■ Given text ■
^^^^
Inside View: Chris Jacobson, real estate adviser, CBRE
Health care real estate adviser for CBRE
Chris Jacobson has been in the commercial real estate industry for two decades and a medical office broker since 2009. The St. Paul native, who's a health care real estate adviser for the Minneapolis office of CBRE, represents health systems, physician groups and independent practices in their real estate transactions. Before joining CBRE, he worked for Bloomington-based NorthMarq's health care advisory group.
"I've always been interested in health care, so it seems really comfortable," Jacobson says.
Jacobson and his business partner are working with more than a dozen health care groups in the Twin Cities and throughout Minnesota and Wisconsin.
Q: How's medical brokerage different from traditional office brokerage?
A: The drivers are completely different. Medical is often driven by retaining staff and patient needs and economics are further down the list. … I'm working with a group that's moving literally down the hallway of their same building, and one of the main drivers is having more areas that are conducive to staff to help them retain staff.
Q: Medical real estate has been relatively recession-proof compared to other sectors, correct?
^^^^
■ Record excerpts ■
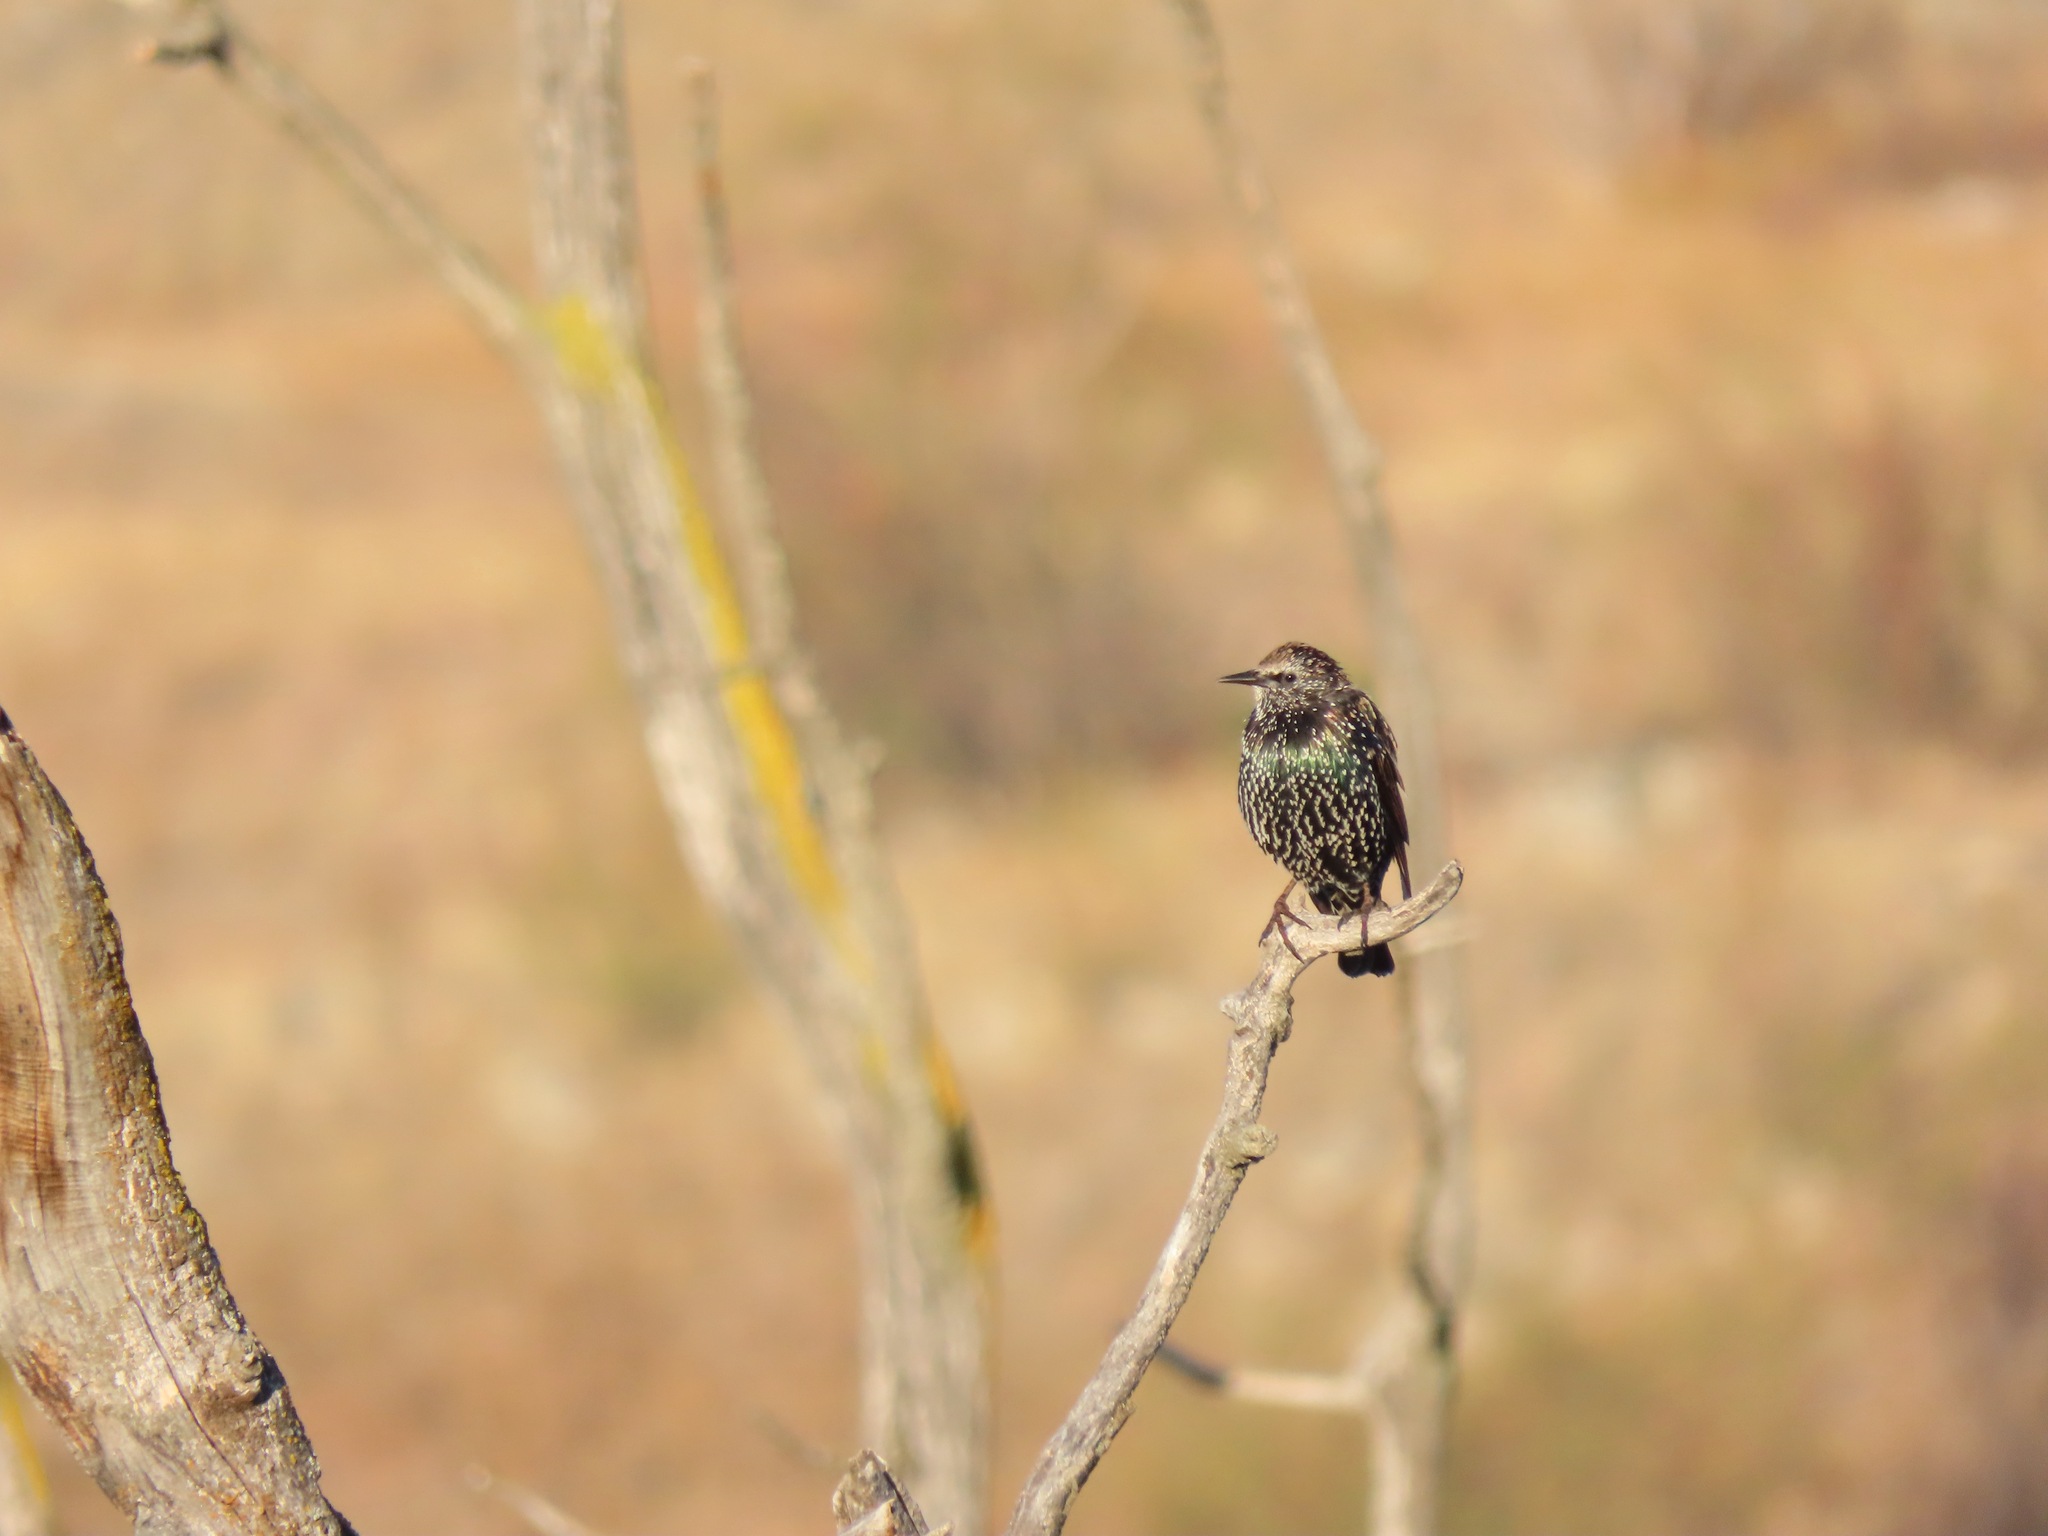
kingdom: Animalia
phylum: Chordata
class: Aves
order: Passeriformes
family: Sturnidae
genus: Sturnus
^^^^
■ Questions ■
1 - From the Chris Jacobson profile, echo the passage that begins at the words "Jacobson and his" and stops after "traditional office brokerage?".
2 - Translate this sentence from the Chris Jacobson profile into Spanish: "Jacobson and his business partner are working with more than a dozen health care groups in the Twin Cities and throughout Minnesota and Wisconsin."
3 - Finish out the next part of the Chris Jacobson profile, picking up right after its last line.

■ Expected results ■
1 -
Jacobson and his business partner are working with more than a dozen health care groups in the Twin Cities and throughout Minnesota and Wisconsin.
Q: How's medical brokerage different from traditional office brokerage?

2 - Jacobson y su socio de negocios están trabajando con más de una docena de grupos de atención médica en las Ciudades Gemelas y en todo Minnesota y Wisconsin.

3 -
A: Medical stays at a real even pace; it never really gets fast and furious and it never really slows down. But there are things that affect it. The Affordable Care Act definitely has had an impact on health care real estate and how facilities are viewed by systems.
Q: How is that changing?
A: Systems, physician groups and independent practices are starting to look more horizontally at their real estate than ever before. Health care is broadening its wings and touching a lot of areas of real estate. Data centers are being built specifically for health care providers because of patient privacy requirements. Ambulance facilities have all kinds of unique components including possibly pharmacies. … Long-term care facilities are starting to touch multifamily housing.
Q: Are medical users still pursuing retail sites?
A: Yes. In 2008, less than 10 percent of America's health care delivery mechanism was in retail. Now it's over 14 percent. … Some systems are putting primary care in retail with high visibility, lots of parking and easy access. It's in the neighborhood. It's on a bus line or light-rail transit line. They're going into neighborhoods where primary care hasn't typically been. Brooklyn Center just got one. HealthEast just put one in an old Borders bookstore on University Avenue in St. Paul.
Q: How's that different for retail landlords?
A: Unless the developer or landlord is savvy to medical groups, it takes a lot of education because the expectations for return are very different from traditional retail users. It's going to be a much longer lease. There are typically going to be landlord-provided, tenant-improvement dollars. They're probably going to take up a larger percentage of parking that may not turn over as quickly.